Chinese farmer finds 2000-yr-old relic, gets reward of $3330
A 47-year-old Chinese farmer, who found a 2,000-year-old musical instrument, has been rewarded with $3330, the highest monetary reward ever given to a person for voluntarily handing over cultural relics.
Zhang Zhilin, who hails from central China’s Hunan Province, found a hollow object about 30 centimetres long and weighing 1 kilogramme which resembled a spade with decorations of dots and braid patterns. “Historical artifacts were unearthed in my town in the 1950s and 1990s. Villagers believed I’d come across another treasure,” Zhang said.
He also remembered how his father found a similar object 20 years ago. Having no idea about what it might be, Zhang senior left it to his neighbour, who sold it for 8 yuan (USD 1.2) to a recycling station. But Zhang junior had always suspected the item was more significant than scrap, state-run Xinhua news agency reported. So last month, he took some pictures of the “spade” and went to the city’s cultural relics bureau. “I showed them the pictures and said it looked like something antique,” he said.
Bureau staff immediately followed Zhang to his home for an examination.
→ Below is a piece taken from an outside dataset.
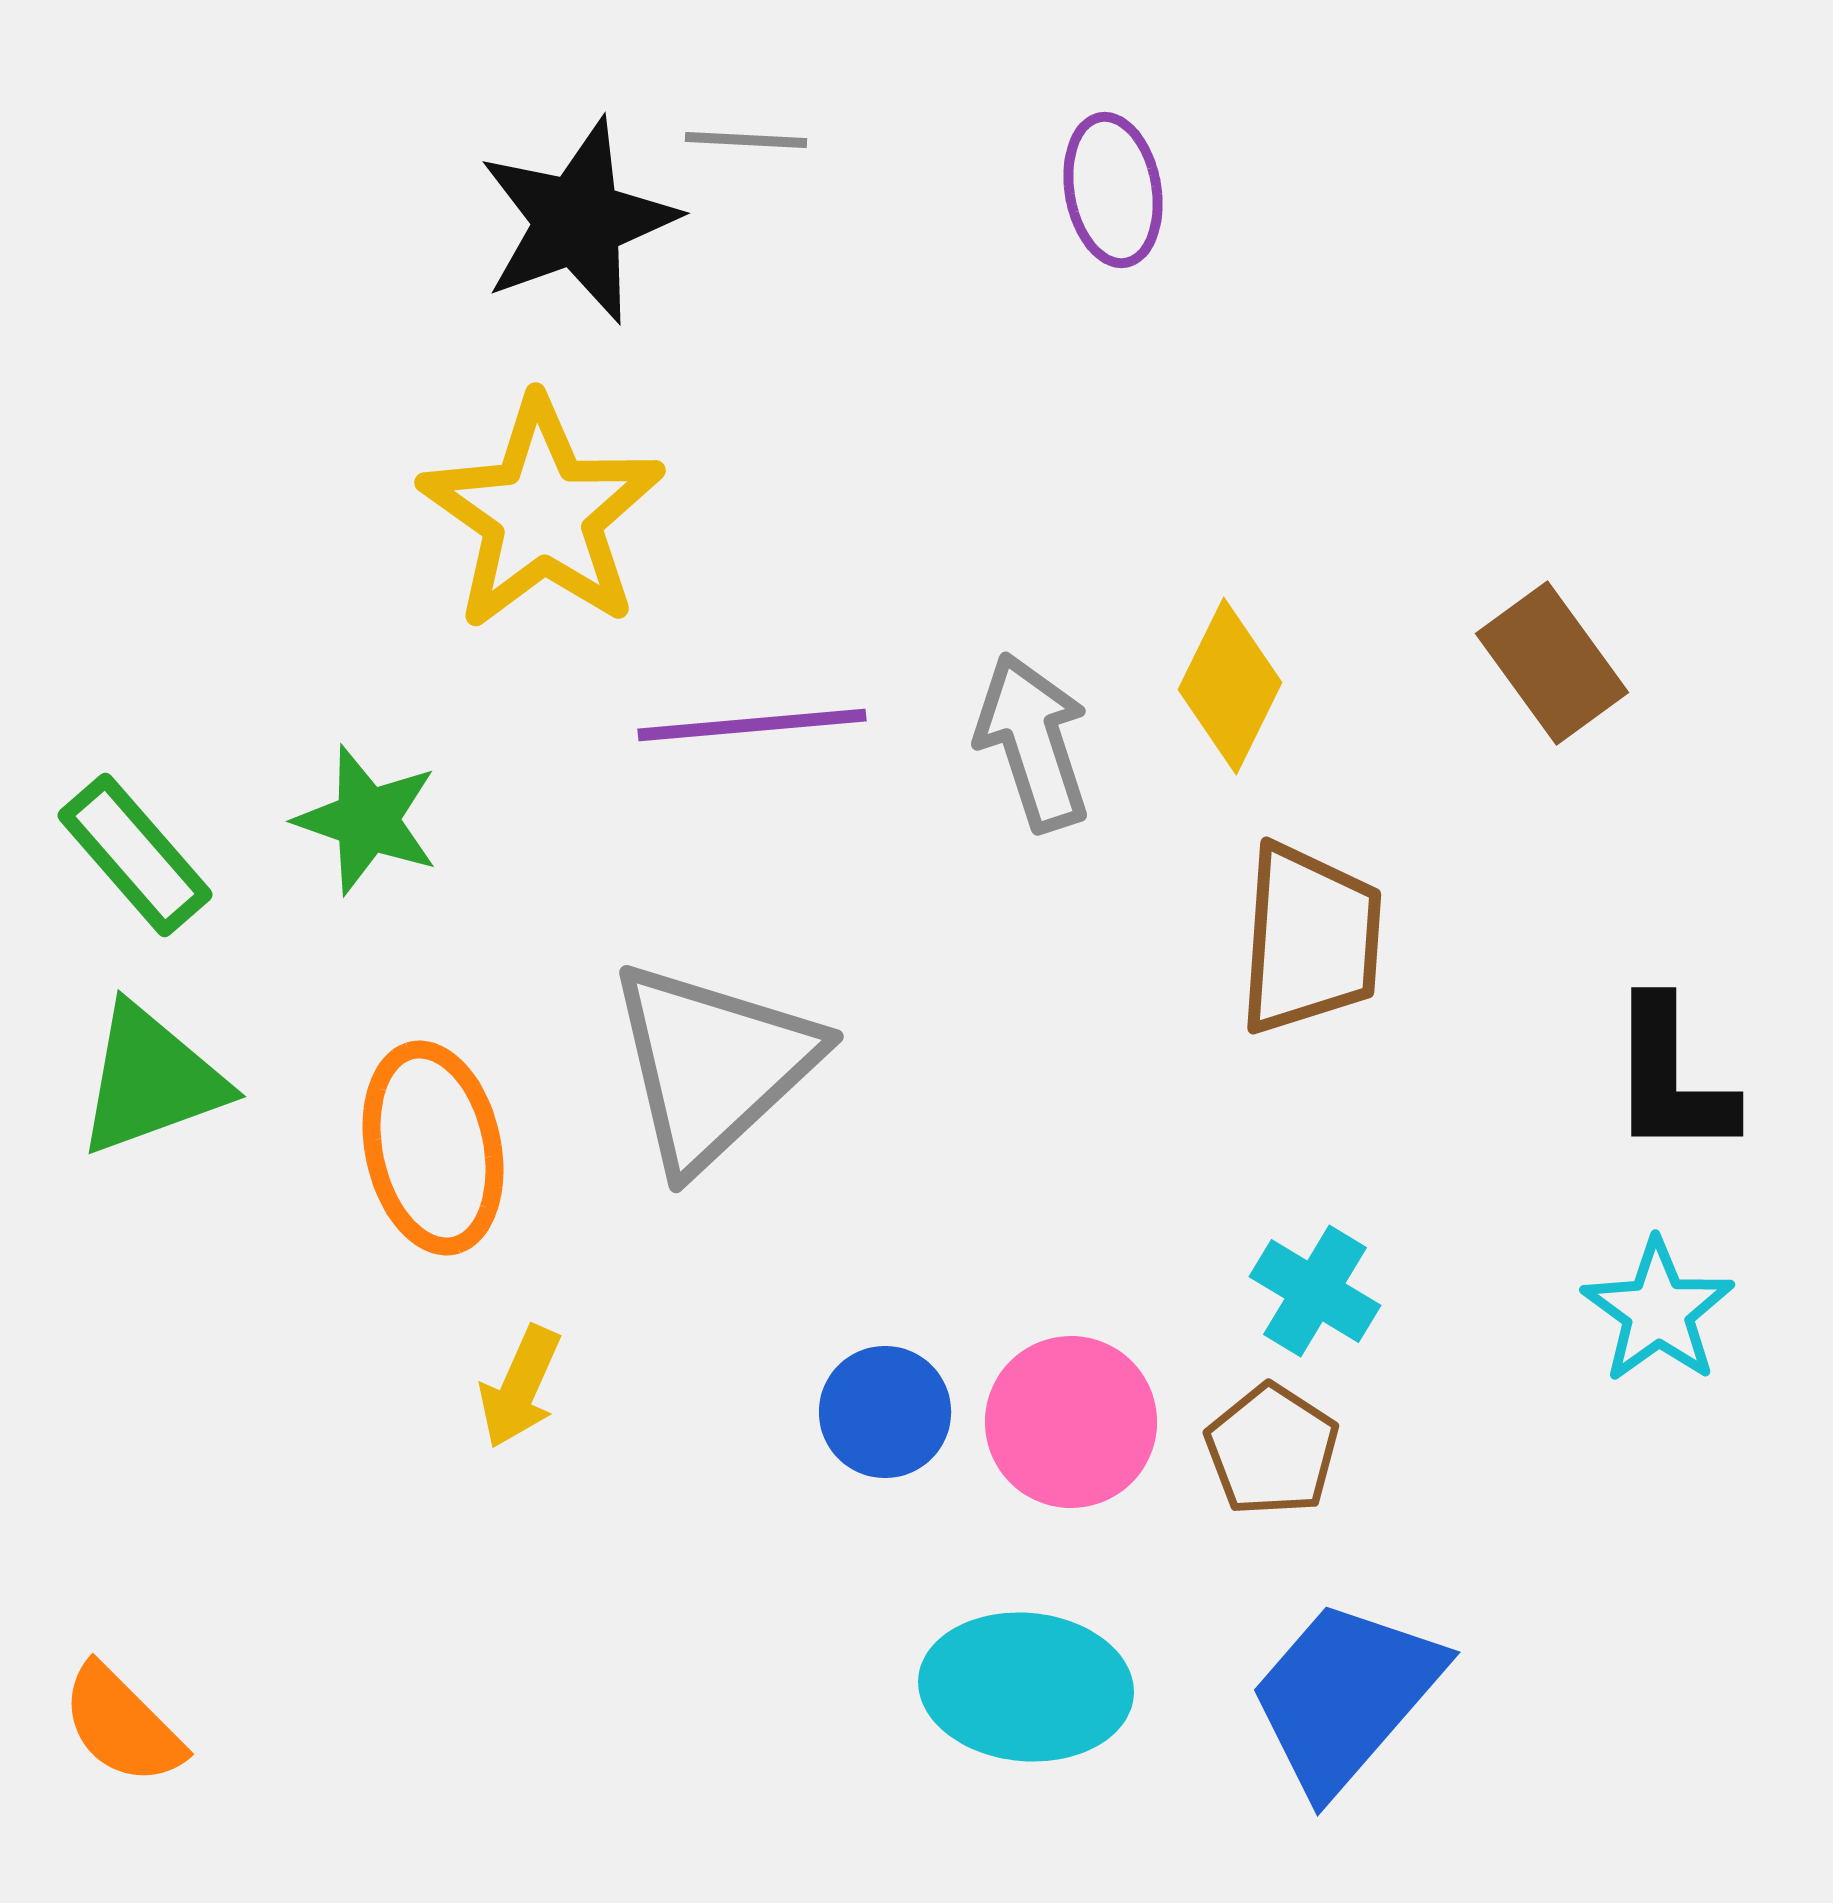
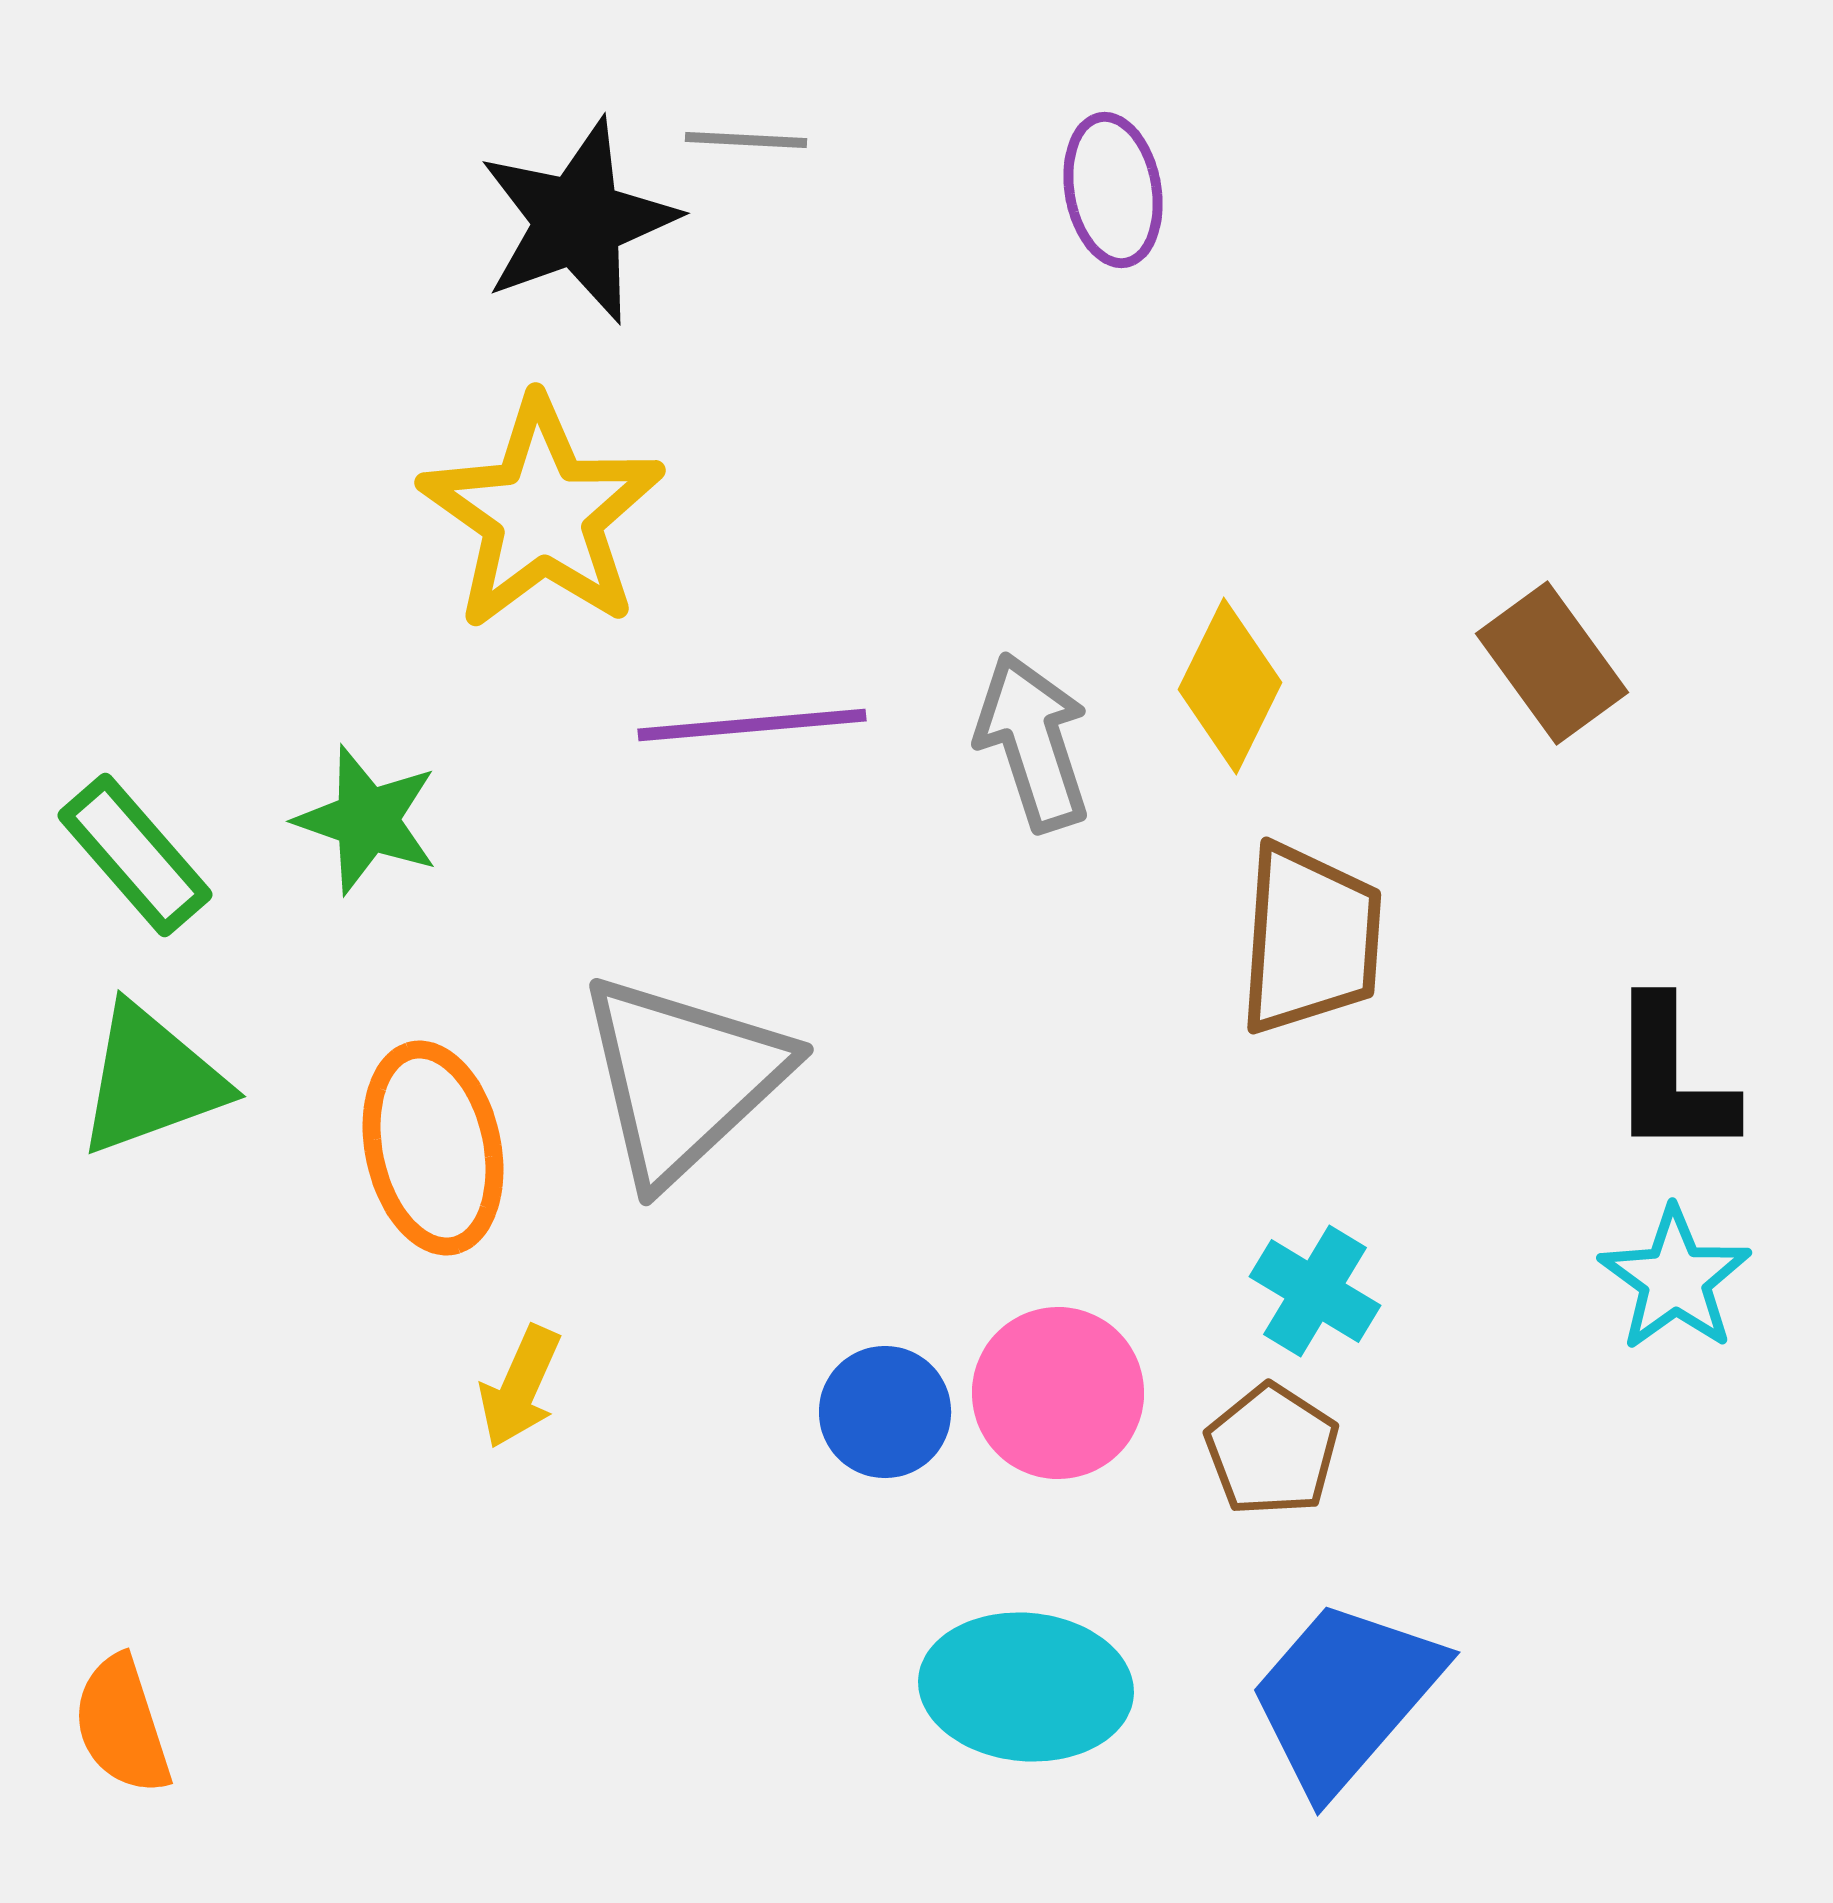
gray triangle: moved 30 px left, 13 px down
cyan star: moved 17 px right, 32 px up
pink circle: moved 13 px left, 29 px up
orange semicircle: rotated 27 degrees clockwise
Experts spent weeks examining the find before they were convinced of its age and what it was. “The bronze was then named after a very similar piece discovered earlier in the area and collected by the Xiangxi Museum. They are both from chimes dating back to the Warring States Period (447-221 BC),” Zhang Feng, head of the cultural relics bureau said.
A Chinese chime is like a drum set made of bronze. When hit with a wooden hammer, the oblate bells in different sizes hanging on a frame could make different tones. Zhang was given 20,000 yuan (USD 3330) and a certificate of honour for voluntarily reporting and handing over the treasure. The 20,000 yuan is one of the highest ever such rewards, intended to encourage people to hand in historical artifacts to authorities, the Jishou cultural relics bureau said.